TASK DESCRIPTION | Output the lines of the items below as a Markdown table with the columns "Row" and "Text line". Start at the line containing "पड़ा ब्रेन स्ट्रोक" and continue through the end of the items, leaving out blank lines and the pictures.

Page images with their extracted text:
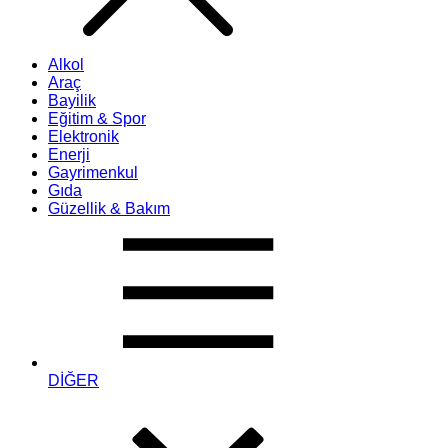
Alkol
Araç
Bayilik
Eğitim & Spor
Elektronik
Enerji
Gayrimenkul
Gıda
Güzellik & Bakım
DİĞER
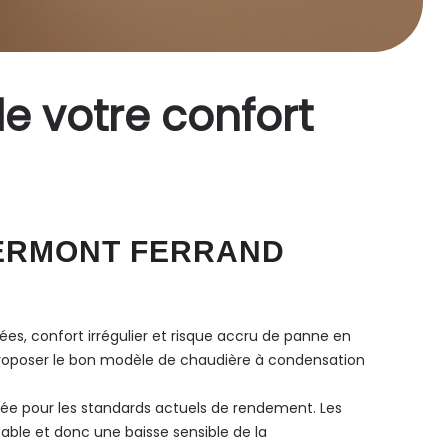
de votre confort
LERMONT FERRAND
ées, confort irrégulier et risque accru de panne en
e, proposer le bon modèle de chaudière à condensation
sée pour les standards actuels de rendement. Les
ble et donc une baisse sensible de la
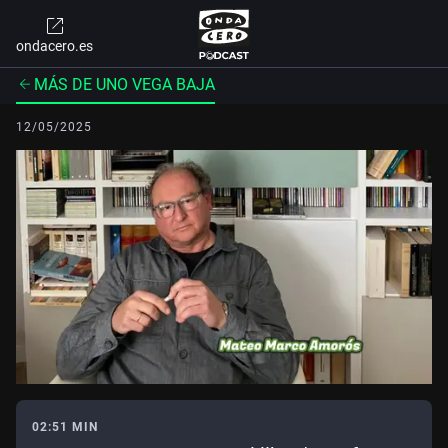
ondacero.es
MÁS DE UNO VEGA BAJA
12/05/2025
02:51 MIN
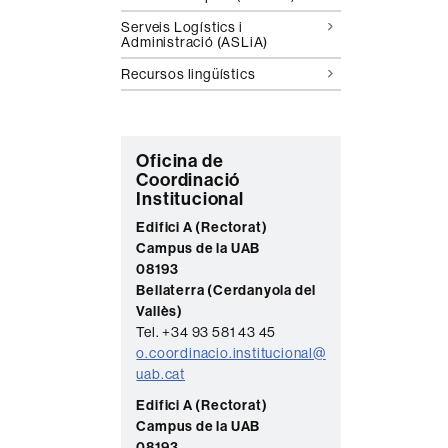
Serveis Logístics i
Administració (ASLiA)
Recursos lingüístics
C
Oficina de
Coordinació
o
Institucional
n
Edifici A (Rectorat)
t
Campus de la UAB
08193
a
Bellaterra (Cerdanyola del
c
Vallès)
t
Tel. +34 93 581 43 45
o.coordinacio.institucional@
e
uab.cat
Edifici A (Rectorat)
Campus de la UAB
08193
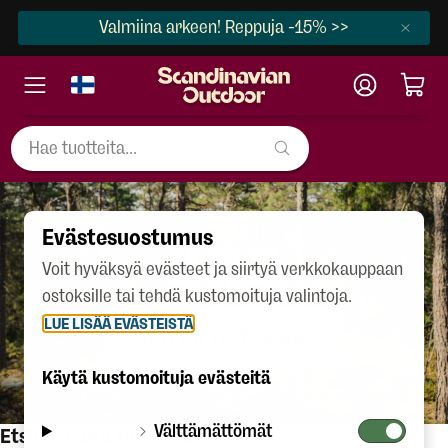
Valmiina arkeen! Reppuja -15% >>
Evästesuostumus
404
Voit hyväksyä evästeet ja siirtyä verkkokauppaan
ostoksille tai tehdä kustomoituja valintoja.
LUE LISÄÄ EVÄSTEISTÄ
JATKA OSTOKSIA
Käytä kustomoituja evästeitä
Välttämättömät
Etsitkö näitä tuotteita?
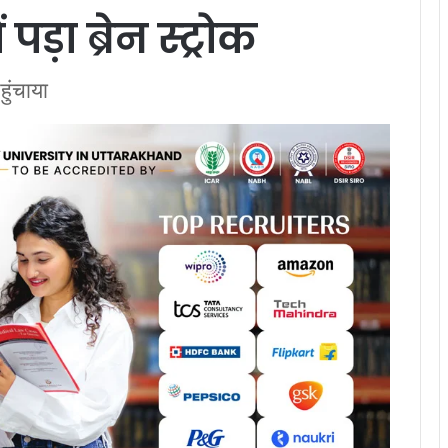
पड़ा ब्रेन स्ट्रोक
ुंचाया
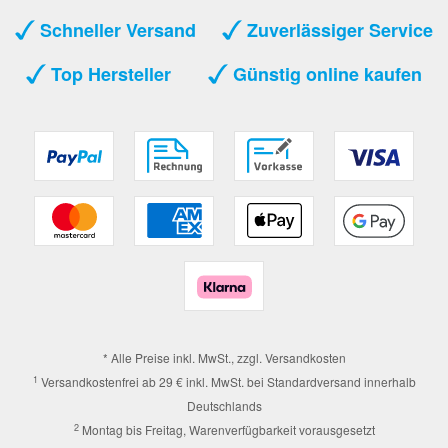
Schneller Versand
Zuverlässiger Service
Top Hersteller
Günstig online kaufen
* Alle Preise inkl. MwSt., zzgl.
Versandkosten
1
Versandkostenfrei ab 29 € inkl. MwSt. bei Standardversand innerhalb
Deutschlands
2
Montag bis Freitag, Warenverfügbarkeit vorausgesetzt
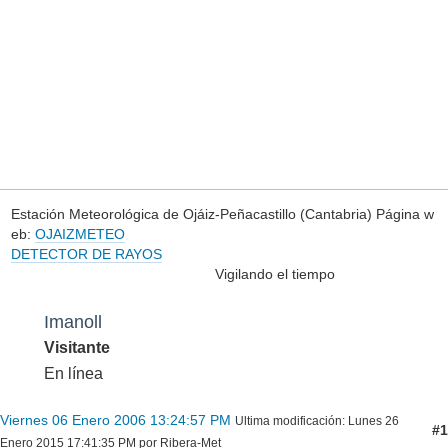
Estación Meteorológica de Ojáiz-Peñacastillo (Cantabria) Página w
eb:
OJAIZMETEO
DETECTOR DE RAYOS
Vigilando el tiempo
Imanoll
Visitante
En línea
Viernes 06 Enero 2006 13:24:57 PM
Ultima modificación
: Lunes 26
#1
Enero 2015 17:41:35 PM por Ribera-Met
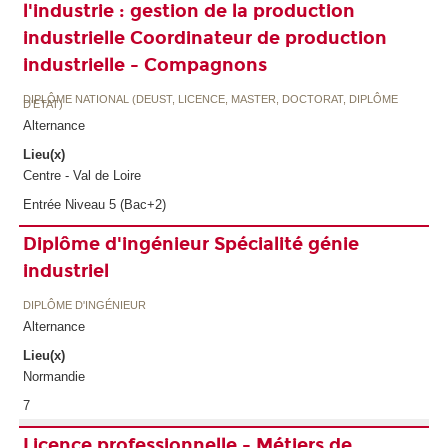
l'industrie : gestion de la production
industrielle Coordinateur de production
industrielle - Compagnons
DIPLÔME NATIONAL (DEUST, LICENCE, MASTER, DOCTORAT, DIPLÔME
D'ETAT)
Alternance
Lieu(x)
Centre - Val de Loire
Entrée Niveau 5 (Bac+2)
Diplôme d'ingénieur Spécialité génie
industriel
DIPLÔME D'INGÉNIEUR
Alternance
Lieu(x)
Normandie
7
Licence professionnelle - Métiers de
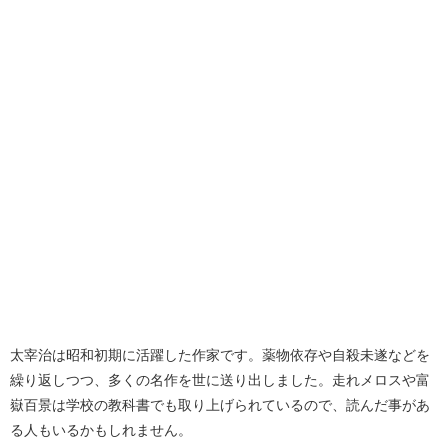
太宰治は昭和初期に活躍した作家です。薬物依存や自殺未遂などを
繰り返しつつ、多くの名作を世に送り出しました。走れメロスや富
嶽百景は学校の教科書でも取り上げられているので、読んだ事があ
る人もいるかもしれません。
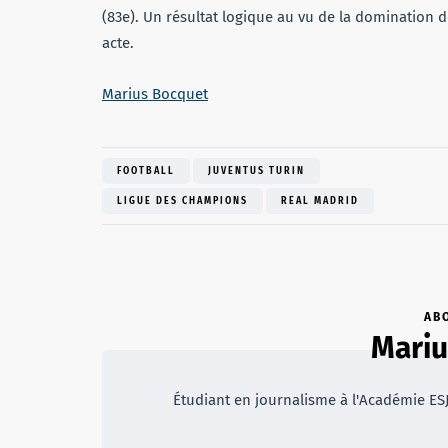
(83e). Un résultat logique au vu de la domination 
acte.
Marius Bocquet
FOOTBALL
JUVENTUS TURIN
LIGUE DES CHAMPIONS
REAL MADRID
AB
Mariu
Étudiant en journalisme à l'Académie ESJ L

EXERCISE OUTPUT |
| Row | Text line |
|---|---|
| 1 | पड़ा ब्रेन स्ट्रोक |
| 2 | ुंचाया |
| 3 | Schneller Versand |
| 4 | Zuverlässiger Service |
| 5 | Top Hersteller |
| 6 | Günstig online kaufen |
| 7 | * Alle Preise inkl. MwSt., zzgl. |
| 8 | Versandkosten |
| 9 | 1 |
| 10 | Versandkostenfrei ab 29 € inkl. MwSt. bei Standardversand innerhalb |
| 11 | Deutschlands |
| 12 | 2 |
| 13 | Montag bis Freitag, Warenverfügbarkeit vorausgesetzt |
| 14 | Estación Meteorológica de Ojáiz-Peñacastillo (Cantabria) Página w |
| 15 | eb: |
| 16 | OJAIZMETEO |
| 17 | DETECTOR DE RAYOS |
| 18 | Vigilando el tiempo |
| 19 | Imanoll |
| 20 | Visitante |
| 21 | En línea |
| 22 | Viernes 06 Enero 2006 13:24:57 PM |
| 23 | Ultima modificación |
| 24 | : Lunes 26 |
| 25 | #1 |
| 26 | Enero 2015 17:41:35 PM por Ribera-Met |
| 27 | l'industrie : gestion de la production |
| 28 | industrielle Coordinateur de production |
| 29 | industrielle - Compagnons |
| 30 | DIPLÔME NATIONAL (DEUST, LICENCE, MASTER, DOCTORAT, DIPLÔME |
| 31 | D'ETAT) |
| 32 | Alternance |
| 33 | Lieu(x) |
| 34 | Centre - Val de Loire |
| 35 | Entrée Niveau 5 (Bac+2) |
| 36 | Diplôme d'ingénieur Spécialité génie |
| 37 | industriel |
| 38 | DIPLÔME D'INGÉNIEUR |
| 39 | Alternance |
| 40 | Lieu(x) |
| 41 | Normandie |
| 42 | 7 |
| 43 | Licence professionnelle - Métiers de |
| 44 | 太宰治は昭和初期に活躍した作家です。薬物依存や自殺未遂などを |
| 45 | 繰り返しつつ、多くの名作を世に送り出しました。走れメロスや富 |
| 46 | 嶽百景は学校の教科書でも取り上げられているので、読んだ事があ |
| 47 | る人もいるかもしれません。 |
| 48 | (83e). Un résultat logique au vu de la domination  |
| 49 | acte. |
| 50 | Marius Bocquet |
| 51 | FOOTBALL |
| 52 | JUVENTUS TURIN |
| 53 | LIGUE DES CHAMPIONS |
| 54 | REAL MADRID |
| 55 | AB |
| 56 | Mariu |
| 57 | Étudiant en journalisme à l'Académie ESJ L |